- [CHALLENGE]:
Turn the entries below into a numbered list, leaving out any blank lines.

- [STORED DATA]:
** START **

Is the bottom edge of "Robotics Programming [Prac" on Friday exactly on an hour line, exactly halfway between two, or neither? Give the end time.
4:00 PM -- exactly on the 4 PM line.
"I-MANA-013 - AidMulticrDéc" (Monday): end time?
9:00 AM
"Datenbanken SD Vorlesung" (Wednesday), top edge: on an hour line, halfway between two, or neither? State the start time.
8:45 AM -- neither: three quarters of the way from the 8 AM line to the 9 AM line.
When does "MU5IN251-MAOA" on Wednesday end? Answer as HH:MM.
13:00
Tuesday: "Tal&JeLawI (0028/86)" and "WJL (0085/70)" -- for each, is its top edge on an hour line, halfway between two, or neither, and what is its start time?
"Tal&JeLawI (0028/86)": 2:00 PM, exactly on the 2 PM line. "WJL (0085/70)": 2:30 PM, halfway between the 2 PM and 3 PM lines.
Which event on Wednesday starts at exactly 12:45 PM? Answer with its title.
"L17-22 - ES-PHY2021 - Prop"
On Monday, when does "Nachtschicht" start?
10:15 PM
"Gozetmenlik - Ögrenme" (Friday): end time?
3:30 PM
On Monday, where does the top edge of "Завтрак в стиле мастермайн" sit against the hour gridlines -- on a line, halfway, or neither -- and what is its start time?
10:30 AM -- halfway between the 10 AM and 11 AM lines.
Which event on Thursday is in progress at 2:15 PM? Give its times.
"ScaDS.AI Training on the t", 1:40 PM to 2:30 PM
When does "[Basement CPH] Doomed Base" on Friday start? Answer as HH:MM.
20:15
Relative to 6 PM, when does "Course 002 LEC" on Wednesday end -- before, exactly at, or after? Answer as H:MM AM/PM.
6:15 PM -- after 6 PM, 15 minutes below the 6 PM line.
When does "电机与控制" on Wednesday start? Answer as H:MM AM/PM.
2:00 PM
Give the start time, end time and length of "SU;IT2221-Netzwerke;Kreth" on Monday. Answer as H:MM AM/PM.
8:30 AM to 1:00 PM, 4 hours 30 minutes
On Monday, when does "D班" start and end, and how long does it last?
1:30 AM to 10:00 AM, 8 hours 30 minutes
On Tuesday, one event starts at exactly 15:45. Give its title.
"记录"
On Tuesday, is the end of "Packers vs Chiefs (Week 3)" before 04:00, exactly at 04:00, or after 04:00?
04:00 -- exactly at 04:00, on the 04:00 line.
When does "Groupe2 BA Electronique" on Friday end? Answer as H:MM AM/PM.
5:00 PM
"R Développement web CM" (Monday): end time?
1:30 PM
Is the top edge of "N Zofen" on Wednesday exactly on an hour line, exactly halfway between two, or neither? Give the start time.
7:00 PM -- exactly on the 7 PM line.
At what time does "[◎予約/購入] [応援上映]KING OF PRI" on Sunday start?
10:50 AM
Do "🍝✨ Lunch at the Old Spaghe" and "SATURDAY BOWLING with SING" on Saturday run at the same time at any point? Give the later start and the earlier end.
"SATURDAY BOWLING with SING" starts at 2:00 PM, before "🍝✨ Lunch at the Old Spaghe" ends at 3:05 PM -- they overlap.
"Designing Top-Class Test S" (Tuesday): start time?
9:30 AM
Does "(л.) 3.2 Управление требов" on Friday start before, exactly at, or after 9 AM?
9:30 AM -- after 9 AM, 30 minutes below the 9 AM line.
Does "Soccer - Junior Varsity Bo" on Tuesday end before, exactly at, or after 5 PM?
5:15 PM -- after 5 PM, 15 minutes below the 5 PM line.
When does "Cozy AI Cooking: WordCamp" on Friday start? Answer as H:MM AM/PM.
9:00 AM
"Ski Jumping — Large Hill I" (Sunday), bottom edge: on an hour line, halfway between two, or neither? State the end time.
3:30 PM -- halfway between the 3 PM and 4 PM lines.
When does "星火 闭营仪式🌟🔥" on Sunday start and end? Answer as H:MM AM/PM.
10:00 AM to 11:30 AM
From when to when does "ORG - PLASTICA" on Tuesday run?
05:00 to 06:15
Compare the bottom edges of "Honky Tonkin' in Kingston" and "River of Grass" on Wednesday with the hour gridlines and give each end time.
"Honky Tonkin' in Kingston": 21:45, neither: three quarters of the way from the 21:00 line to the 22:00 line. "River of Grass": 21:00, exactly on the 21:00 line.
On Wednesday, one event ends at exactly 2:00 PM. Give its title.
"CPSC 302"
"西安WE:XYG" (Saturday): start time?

** END **

- [OUTPUT FOR THIS EXERCISE]:
1. Is the bottom edge of "Robotics Programming [Prac" on Friday exactly on an hour line, exactly halfway between two, or neither? Give the end time.
2. 4:00 PM -- exactly on the 4 PM line.
3. "I-MANA-013 - AidMulticrDéc" (Monday): end time?
4. 9:00 AM
5. "Datenbanken SD Vorlesung" (Wednesday), top edge: on an hour line, halfway between two, or neither? State the start time.
6. 8:45 AM -- neither: three quarters of the way from the 8 AM line to the 9 AM line.
7. When does "MU5IN251-MAOA" on Wednesday end? Answer as HH:MM.
8. 13:00
9. Tuesday: "Tal&JeLawI (0028/86)" and "WJL (0085/70)" -- for each, is its top edge on an hour line, halfway between two, or neither, and what is its start time?
10. "Tal&JeLawI (0028/86)": 2:00 PM, exactly on the 2 PM line. "WJL (0085/70)": 2:30 PM, halfway between the 2 PM and 3 PM lines.
11. Which event on Wednesday starts at exactly 12:45 PM? Answer with its title.
12. "L17-22 - ES-PHY2021 - Prop"
13. On Monday, when does "Nachtschicht" start?
14. 10:15 PM
15. "Gozetmenlik - Ögrenme" (Friday): end time?
16. 3:30 PM
17. On Monday, where does the top edge of "Завтрак в стиле мастермайн" sit against the hour gridlines -- on a line, halfway, or neither -- and what is its start time?
18. 10:30 AM -- halfway between the 10 AM and 11 AM lines.
19. Which event on Thursday is in progress at 2:15 PM? Give its times.
20. "ScaDS.AI Training on the t", 1:40 PM to 2:30 PM
21. When does "[Basement CPH] Doomed Base" on Friday start? Answer as HH:MM.
22. 20:15
23. Relative to 6 PM, when does "Course 002 LEC" on Wednesday end -- before, exactly at, or after? Answer as H:MM AM/PM.
24. 6:15 PM -- after 6 PM, 15 minutes below the 6 PM line.
25. When does "电机与控制" on Wednesday start? Answer as H:MM AM/PM.
26. 2:00 PM
27. Give the start time, end time and length of "SU;IT2221-Netzwerke;Kreth" on Monday. Answer as H:MM AM/PM.
28. 8:30 AM to 1:00 PM, 4 hours 30 minutes
29. On Monday, when does "D班" start and end, and how long does it last?
30. 1:30 AM to 10:00 AM, 8 hours 30 minutes
31. On Tuesday, one event starts at exactly 15:45. Give its title.
32. "记录"
33. On Tuesday, is the end of "Packers vs Chiefs (Week 3)" before 04:00, exactly at 04:00, or after 04:00?
34. 04:00 -- exactly at 04:00, on the 04:00 line.
35. When does "Groupe2 BA Electronique" on Friday end? Answer as H:MM AM/PM.
36. 5:00 PM
37. "R Développement web CM" (Monday): end time?
38. 1:30 PM
39. Is the top edge of "N Zofen" on Wednesday exactly on an hour line, exactly halfway between two, or neither? Give the start time.
40. 7:00 PM -- exactly on the 7 PM line.
41. At what time does "[◎予約/購入] [応援上映]KING OF PRI" on Sunday start?
42. 10:50 AM
43. Do "🍝✨ Lunch at the Old Spaghe" and "SATURDAY BOWLING with SING" on Saturday run at the same time at any point? Give the later start and the earlier end.
44. "SATURDAY BOWLING with SING" starts at 2:00 PM, before "🍝✨ Lunch at the Old Spaghe" ends at 3:05 PM -- they overlap.
45. "Designing Top-Class Test S" (Tuesday): start time?
46. 9:30 AM
47. Does "(л.) 3.2 Управление требов" on Friday start before, exactly at, or after 9 AM?
48. 9:30 AM -- after 9 AM, 30 minutes below the 9 AM line.
49. Does "Soccer - Junior Varsity Bo" on Tuesday end before, exactly at, or after 5 PM?
50. 5:15 PM -- after 5 PM, 15 minutes below the 5 PM line.
51. When does "Cozy AI Cooking: WordCamp" on Friday start? Answer as H:MM AM/PM.
52. 9:00 AM
53. "Ski Jumping — Large Hill I" (Sunday), bottom edge: on an hour line, halfway between two, or neither? State the end time.
54. 3:30 PM -- halfway between the 3 PM and 4 PM lines.
55. When does "星火 闭营仪式🌟🔥" on Sunday start and end? Answer as H:MM AM/PM.
56. 10:00 AM to 11:30 AM
57. From when to when does "ORG - PLASTICA" on Tuesday run?
58. 05:00 to 06:15
59. Compare the bottom edges of "Honky Tonkin' in Kingston" and "River of Grass" on Wednesday with the hour gridlines and give each end time.
60. "Honky Tonkin' in Kingston": 21:45, neither: three quarters of the way from the 21:00 line to the 22:00 line. "River of Grass": 21:00, exactly on the 21:00 line.
61. On Wednesday, one event ends at exactly 2:00 PM. Give its title.
62. "CPSC 302"
63. "西安WE:XYG" (Saturday): start time?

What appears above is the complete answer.